Rory had never expected Lorelai's approval on 'The Jess Matter'. Maybe some small part of her was gleefully celebrating at the thought - it was so hard to rebel against someone who would accept everything you did. But the sharp-edged hatred that came out of her mother's mouth was something completely new to her. Were the two really so far separated that they would never see eye-to-eye? She was too afraid of the answer to ask, but she had a sneaking suspicion that it's their similarities, not their differences that create this enmity. The past and the future that describes them both.
It seems strange at this point to be distrustful. There's been so much that's happened in the last year that she can barely get her mind around what they're doing together, let alone what they're supposed to be doing now. He speaks so rarely in company and so passionately when they're alone - she's made a point of trusting his words because he uses them so scarcely. As if treating every one with near-religious respect. Yet she can't help but think, later, that the thought of Jess throwing a ball with 'a buddy'… even the football seems out of place in the story. (I don't want to talk to anyone else, I don't like anybody else.) She hates to doubt him, but this is more than doubt. This is knowing a lie when it's staring you in the face.
She picks up the Fountainhead again later, after he's left for a second time. She doesn't get very far into it, because she's realising how easily Roark destroys the lives of those around him, and hating him starts to come easily. She never wanted to hate him… hate either of them, so she put it to one side. Later - when he's told her he loves her - she wonders if it might be worth hating him to stop her self from loving him so much. She picks up the book again, and learns how to deal. Later still, she'll pick up his book, and it will teach her how he learnt to deal. It will make her cry.

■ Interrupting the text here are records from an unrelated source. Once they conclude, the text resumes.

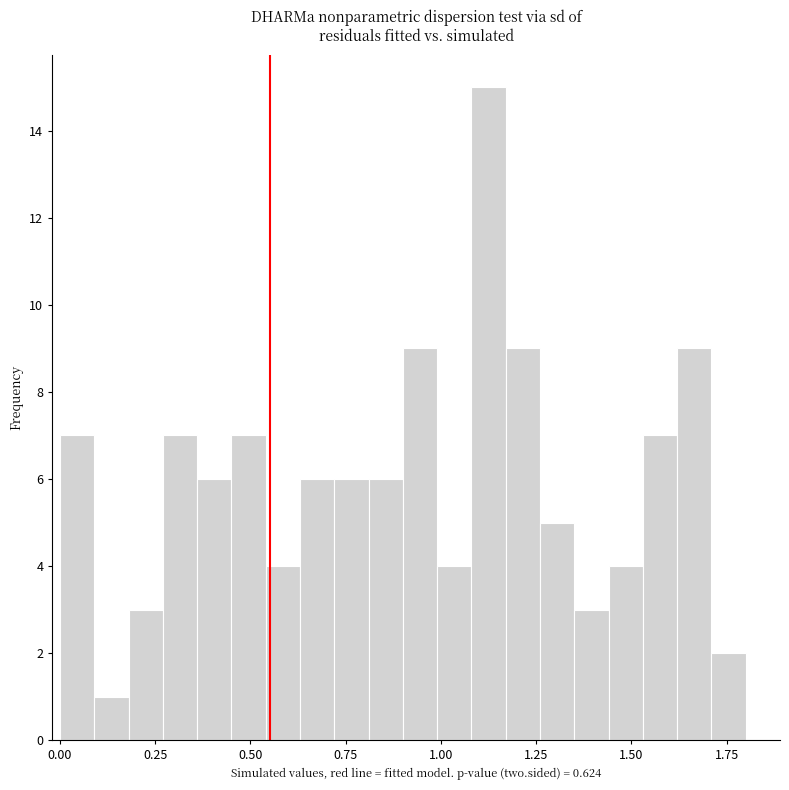

Read against the x-axis, roughly where is the centre of the tallest bar?

1.15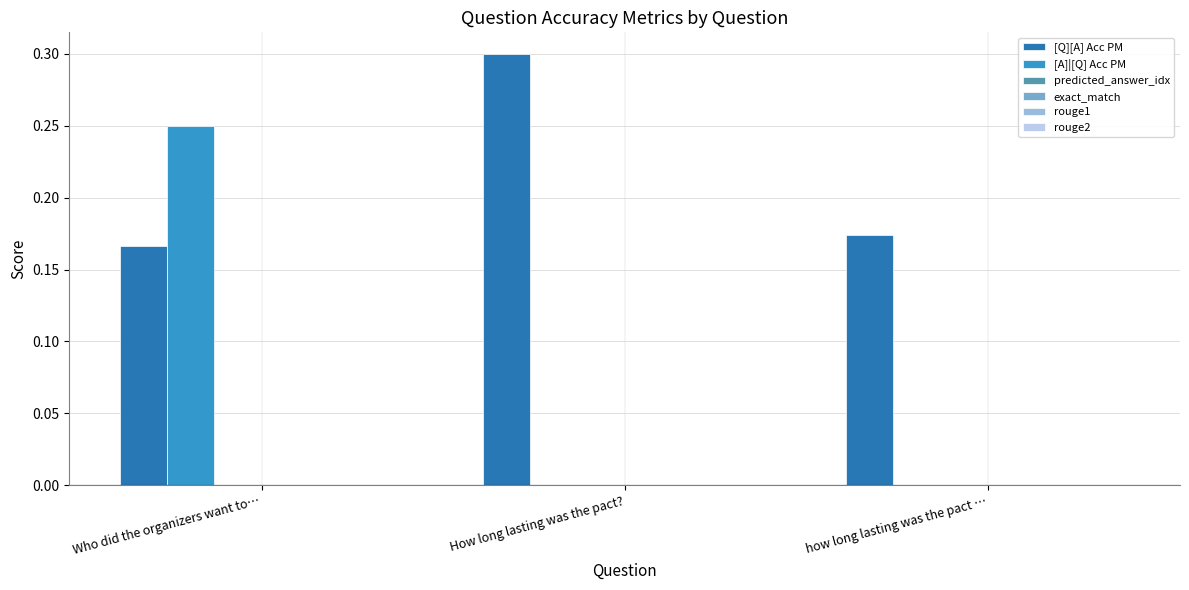

Which series has the largest total across all categories?

[Q][A] Acc PM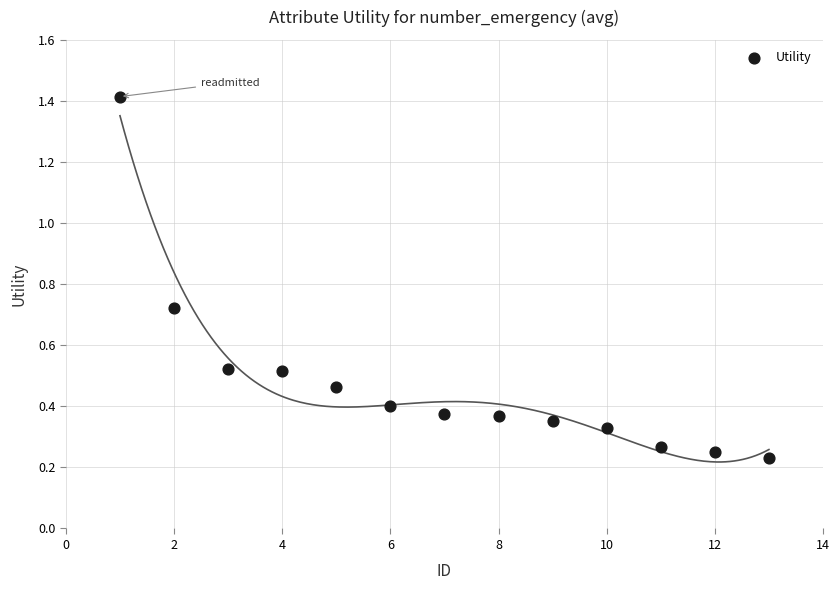

What is the range of X values (max minus min)?

12.0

She turns around, her key already in the front door, as a motorbike roars past her in the street. It's not anyone she knows, but motorcycles have meant her father to her forever, and will continue to despite the Volvo and anything else that might have happened. They weren't exactly commonplace in Star's Hollow, and she was still new enough to the City that every one was a treat. She thought about her Mom, and the long-laughed over reaction to Dean. (Dark hair, romantic eyes, looks a little dangerous? Tattoos are good too!) Only one man in her life that fitted that description, and it wasn't Dean. She'll keep looking out for motorcycles.
No creator was prompted by a desire to serve his brothers, for his brothers rejected the gift he offered and that gift destroyed the slothful routine of their lives. His truth was his only motive. His own truth, and his own work to achieve it in his own way. A symphony, a book, an engine, a philosophy, an airplane or a building - that was his goal and his life. Not those who heard, read, operated, believed, flew or inhabited the thing he had created. The creation, not its users.